**What to do**
Copy every line of the data below without changes, leaving out the pictures.

**Entries in the collection**
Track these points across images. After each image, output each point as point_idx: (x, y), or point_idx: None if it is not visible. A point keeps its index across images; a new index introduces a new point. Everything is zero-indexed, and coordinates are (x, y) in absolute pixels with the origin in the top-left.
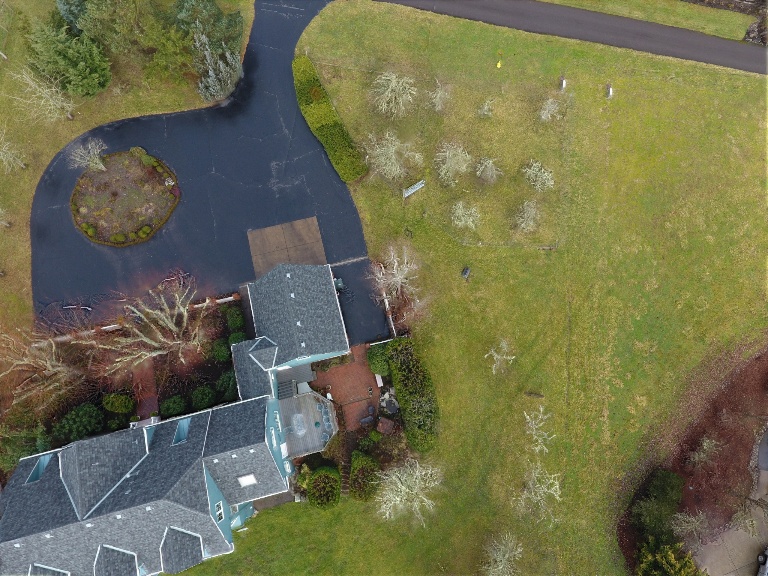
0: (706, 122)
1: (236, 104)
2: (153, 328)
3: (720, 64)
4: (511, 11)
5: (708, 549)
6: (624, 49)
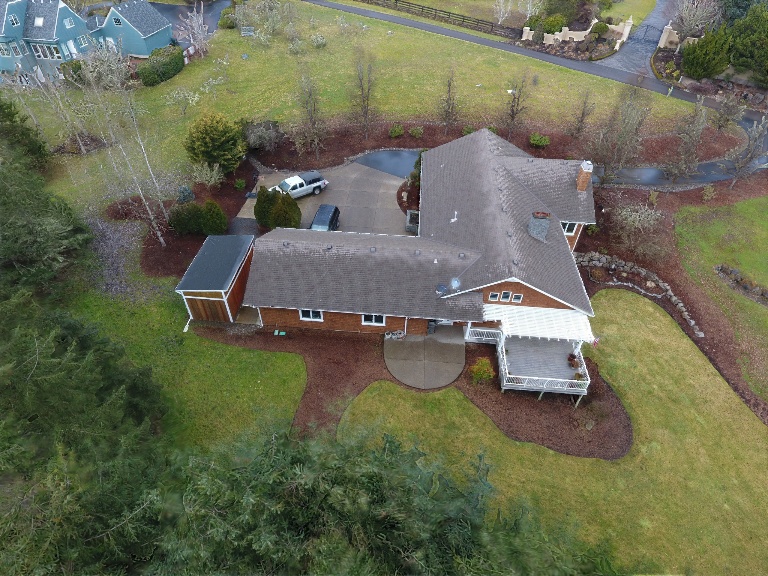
0: (442, 52)
1: (197, 7)
2: (68, 1)
3: (469, 41)
4: (361, 11)
5: (276, 175)
6: (413, 27)
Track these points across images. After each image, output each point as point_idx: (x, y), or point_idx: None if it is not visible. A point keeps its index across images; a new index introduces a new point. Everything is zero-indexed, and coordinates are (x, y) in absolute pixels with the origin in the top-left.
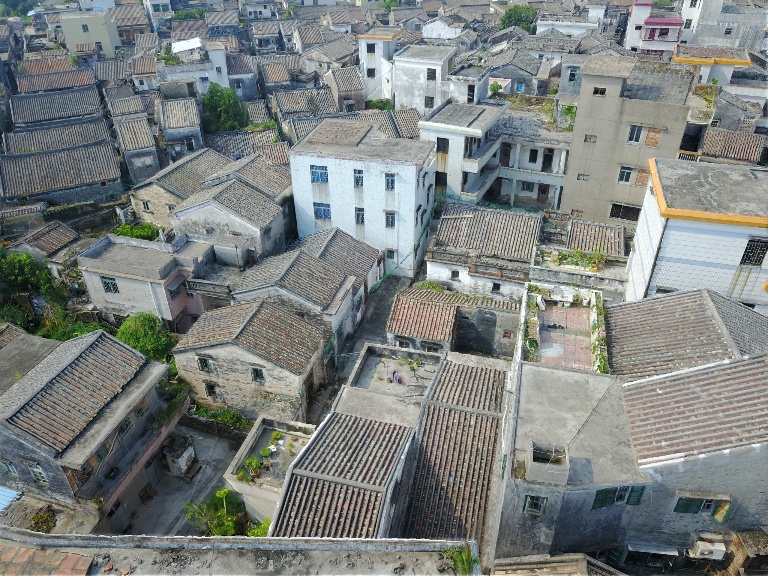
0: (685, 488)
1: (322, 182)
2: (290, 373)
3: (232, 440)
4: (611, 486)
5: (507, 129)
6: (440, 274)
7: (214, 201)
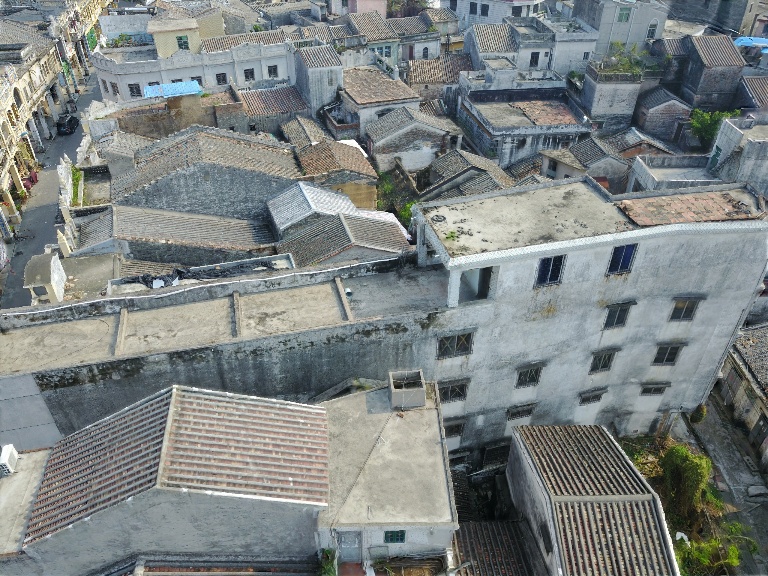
0: None
1: None
2: None
3: None
4: None
5: None
6: None
7: None
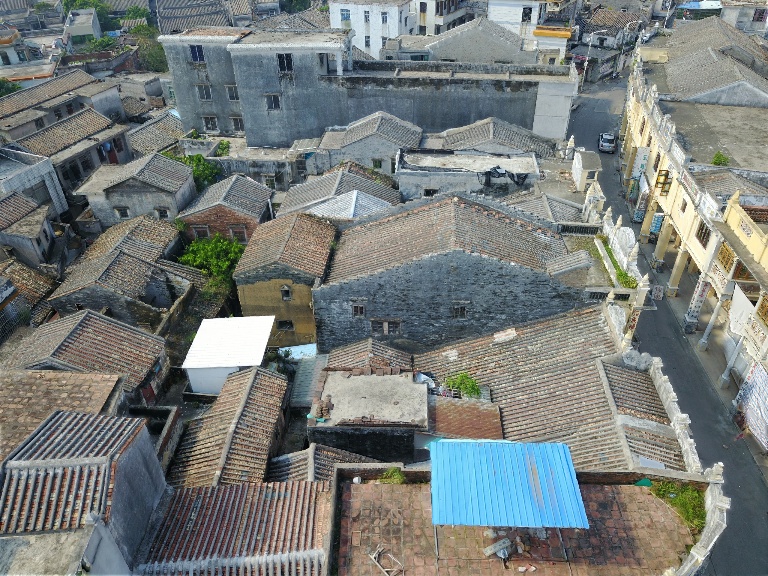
0: (442, 56)
1: (347, 20)
2: None
3: None
4: (414, 51)
5: (472, 6)
6: None
7: (286, 25)
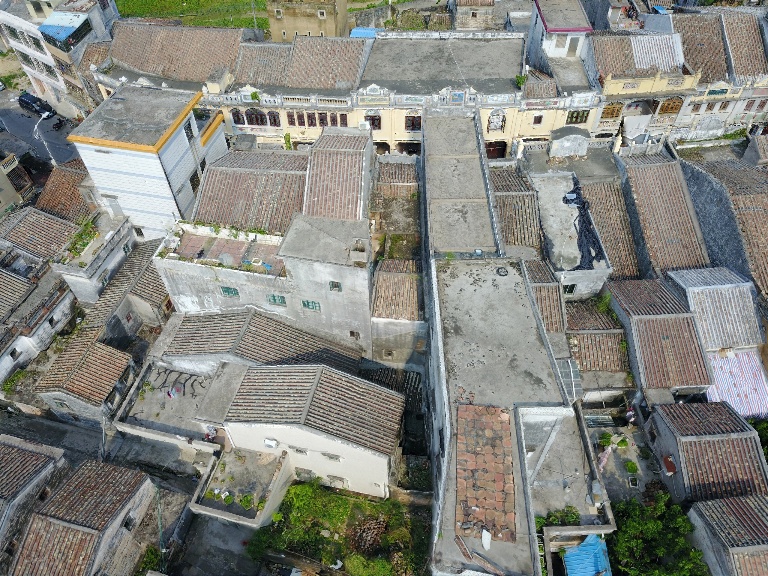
0: None
1: None
2: (144, 484)
3: (169, 575)
4: None
5: None
6: (4, 368)
7: None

**Exercise answer**
Track these points across images. After each image, output each point as point_idx: (x, y), or point_idx: None if it is not visible. A point keeps its index across images; a new index introduces a new point. Everything is zero-indexed, and coordinates are (x, y) in absolute pixels with the origin in the top-left.
0: (706, 122)
1: (236, 104)
2: (153, 328)
3: (720, 64)
4: (511, 11)
5: (708, 549)
6: (624, 49)
0: (442, 52)
1: (197, 7)
2: (68, 1)
3: (469, 41)
4: (361, 11)
5: (276, 175)
6: (413, 27)
Track these points across images. After each image, output each point as point_idx: (x, y), or point_idx: None if it is not visible. A point keeps its index across images; a new index introduces a new point. Everything is zero-indexed, and coordinates are (x, y) in absolute pixels with the origin in the top-left.
0: (685, 488)
1: (322, 182)
2: (290, 373)
3: (232, 440)
4: (611, 486)
5: (507, 129)
6: (440, 274)
7: (214, 201)
0: None
1: None
2: None
3: None
4: None
5: None
6: None
7: None
0: (442, 56)
1: (347, 20)
2: None
3: None
4: (414, 51)
5: (472, 6)
6: None
7: (286, 25)
0: None
1: None
2: (144, 484)
3: (169, 575)
4: None
5: None
6: (4, 368)
7: None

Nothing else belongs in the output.